Originally posted by Hawks Coach
Quote:

Originally posted by mcdanrd
No where in the original post does it indicate that there was a foot in the shoe. Assume for a minute that there was an EMPTY fan's shoe on the court. Now what do you have?
Got a court with some bizarre unexplained bump in it and no call.

A1, in the backcourt, passes the ball to A2, who leaps from the frontcourt to catch the ball. In midair, A2's shoe comes off and lands in the backcourt near the divisional line. The ball hits the shoe and bounces to A3 who fouled in the act of shooting a successful 3-point shot.

Let's see how a strict constructionist might adjudicate these circumstances. The shoe, being a non-viable subset of a player, is not where it is, in the backcourt but rather still in the front court, as A1 has not landed at the time the ball strikes the shoe.

The seat-of-the-pants approach is to pretend the shoe NEVER EXISTED for game purposes, toss it to the kid, and mutter, "put this effing thing on and learn to tie it!"
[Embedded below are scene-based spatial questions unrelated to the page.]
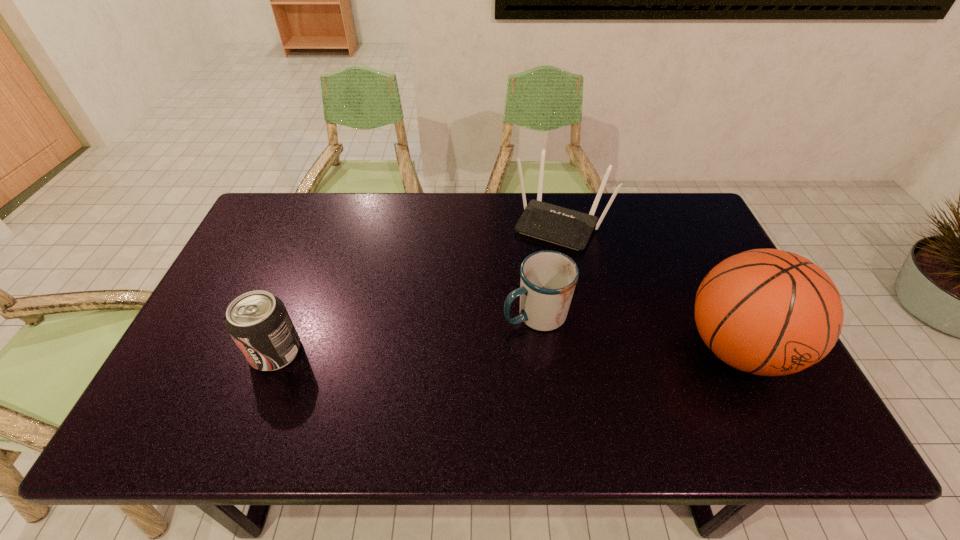
Locate an element on the screen. The height and width of the screenshot is (540, 960). vacant area at the far edge of the desktop is located at coordinates (442, 200).

Where is `free spot at the near edge of the desktop`? The image size is (960, 540). free spot at the near edge of the desktop is located at coordinates (301, 379).

Locate an element on the screen. The width and height of the screenshot is (960, 540). vacant space at the left edge of the desktop is located at coordinates [x=232, y=354].

Identify the location of free space at the right edge. The image size is (960, 540). (683, 286).

At what (x,y) coordinates should I click in order to perform the action: click on free space at the far left corner of the desktop. Please return your answer as a coordinate pair (x, y). This screenshot has height=540, width=960. Looking at the image, I should click on (279, 206).

At what (x,y) coordinates should I click in order to perform the action: click on vacant space at the near left corner. Please return your answer as a coordinate pair (x, y). Looking at the image, I should click on (189, 397).

At what (x,y) coordinates should I click in order to perform the action: click on vacant region at the far right corner of the desktop. Please return your answer as a coordinate pair (x, y). Looking at the image, I should click on (675, 230).

I want to click on free space at the near right corner of the desktop, so click(768, 391).

Locate an element on the screen. Image resolution: width=960 pixels, height=540 pixels. empty space that is in between the farthest object and the basketball is located at coordinates (649, 286).

The height and width of the screenshot is (540, 960). Find the location of `blank region between the tallest object and the mug`. blank region between the tallest object and the mug is located at coordinates (636, 331).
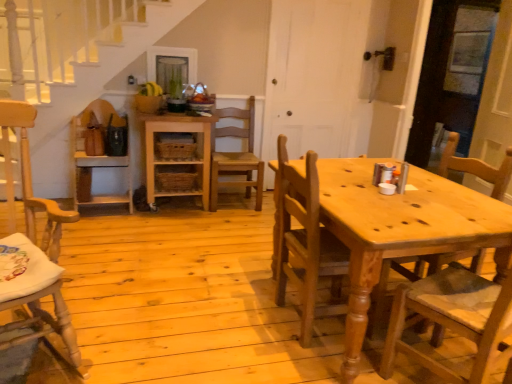
Question: Considering the positions of light brown wood chair at left, marked as the 2th chair in a left-to-right arrangement, and natural wood chair at center, which appears as the second chair when viewed from the right, in the image, is light brown wood chair at left, marked as the 2th chair in a left-to-right arrangement, bigger or smaller than natural wood chair at center, which appears as the second chair when viewed from the right,?

Choices:
 (A) big
 (B) small

Answer: (A)

Question: In the image, is light brown wood chair at left, marked as the 2th chair in a left-to-right arrangement, on the left side or the right side of natural wood chair at center, which appears as the second chair when viewed from the right?

Choices:
 (A) left
 (B) right

Answer: (A)

Question: Based on their relative distances, which object is nearer to the wooden chair at right, acting as the fifth chair starting from the left?

Choices:
 (A) natural wood shelf at center
 (B) natural wood chair at center, which appears as the second chair when viewed from the right
 (C) wooden chair at center, which is counted as the 5th chair, starting from the right
 (D) light brown wood chair at left, which is counted as the fourth chair, starting from the right
 (E) wooden chair at center, arranged as the 3th chair when viewed from the left

Answer: (B)

Question: Estimate the real-world distances between objects in this image. Which object is closer to the wooden chair at right, acting as the fifth chair starting from the left?

Choices:
 (A) natural wood chair at center, the 4th chair from the left
 (B) wooden chair at center, the first chair positioned from the left
 (C) natural wood shelf at center
 (D) light brown wood chair at left, which is counted as the fourth chair, starting from the right
 (E) wooden chair at center, the 3th chair viewed from the right

Answer: (A)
Mark T. DeNucci, Sr. Sun Jan 25, 2004 05:40pm

I am just flabbergasted that how this play can be nothing more or less than an out-of-bounds violation by the player who lasted touched the ball before the ball hit a spectator who is sitting in the first row. Let restate my post of Jan. 23, 2004, 09:17pm:

If all the fan was doing was just sitting in the first row of a gym with little or no room on the sidelines and the fan made no effort to intentionally touch the ball with the foot, you do NOT have fan interference (do not go looking for weird things), you have an out-of-bounds play. The team that last touched the ball before the ball touched the fan caused the ball to go out-of-bounds. This is not a play on situation. A out-of-bounds violation has occured.


Do not try to make something out of nothing.

BktBallRef Sun Jan 25, 2004 05:44pm

Mark, we all use a browser to surf this site.

We saw what you wrote on Friday.

There's absolutely no need to re-state it.

If people didn't believe you the first time, they aren't going to change their mind just because you know how to copy and paste.

[Edited by BktBallRef on Jan 25th, 2004 at 06:20 PM]

Forksref Sun Jan 25, 2004 05:56pm

OOB is appropriate here. You're lucky the ball took a normal hop, otherwise you'd have to explain the ball going crazy 'in-bounds'.

I have done games where the bleachers were right up to the sideline and in other cases that all they had for seating for the parents were folding chairs right up to the line.

BigGref Mon Jan 26, 2004 01:19pm

Who Throws a shoe? Honestly!

If I remember right, there is a play pic about a photographer being on the court and interfering. The ruling was OOB and taking his press credentials! I believe that this is a very similar situation.